Saved data entries
<<<<

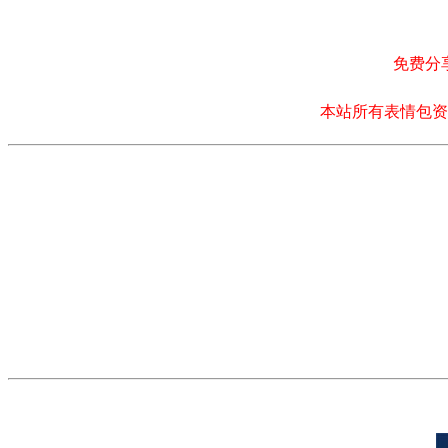
免费分
本站所有表情包资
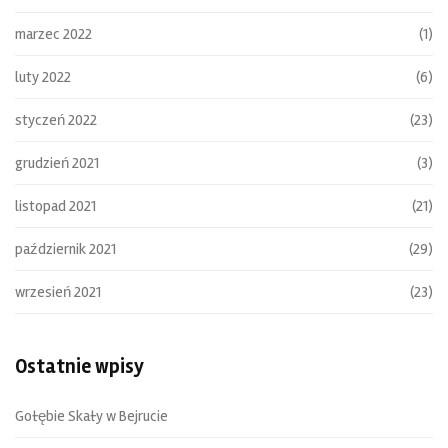
marzec 2022
(1)
luty 2022
(6)
styczeń 2022
(23)
grudzień 2021
(3)
listopad 2021
(21)
październik 2021
(29)
wrzesień 2021
(23)
Ostatnie wpisy
Gołębie Skały w Bejrucie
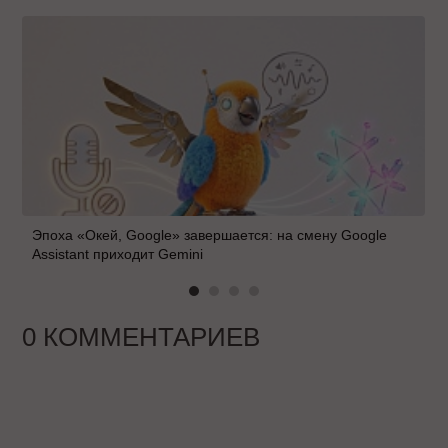
Эпоха «Окей, Google» завершается: на смену Google
Assistant приходит Gemini
0 КОММЕНТАРИЕВ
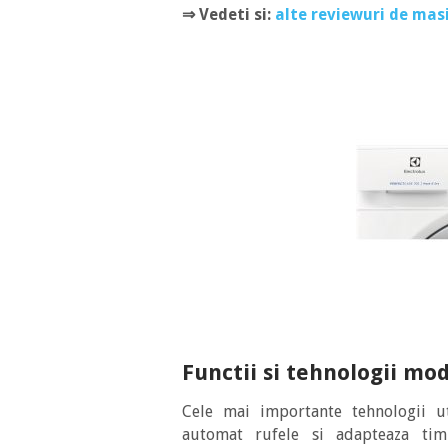
⇒
Vedeti si:
alte reviewuri de masi
Functii si tehnologii mo
Cele mai importante tehnologii ut
automat rufele si adapteaza tim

>>>>

**Exercise**
Return every entry word for word, leaving the pictures out.

**Expected answer**
免费分
本站所有表情包资
marzec 2022
(1)
luty 2022
(6)
styczeń 2022
(23)
grudzień 2021
(3)
listopad 2021
(21)
październik 2021
(29)
wrzesień 2021
(23)
Ostatnie wpisy
Gołębie Skały w Bejrucie
Эпоха «Окей, Google» завершается: на смену Google
Assistant приходит Gemini
0 КОММЕНТАРИЕВ
⇒
Vedeti si:
alte reviewuri de masi
Functii si tehnologii mo
Cele mai importante tehnologii ut
automat rufele si adapteaza tim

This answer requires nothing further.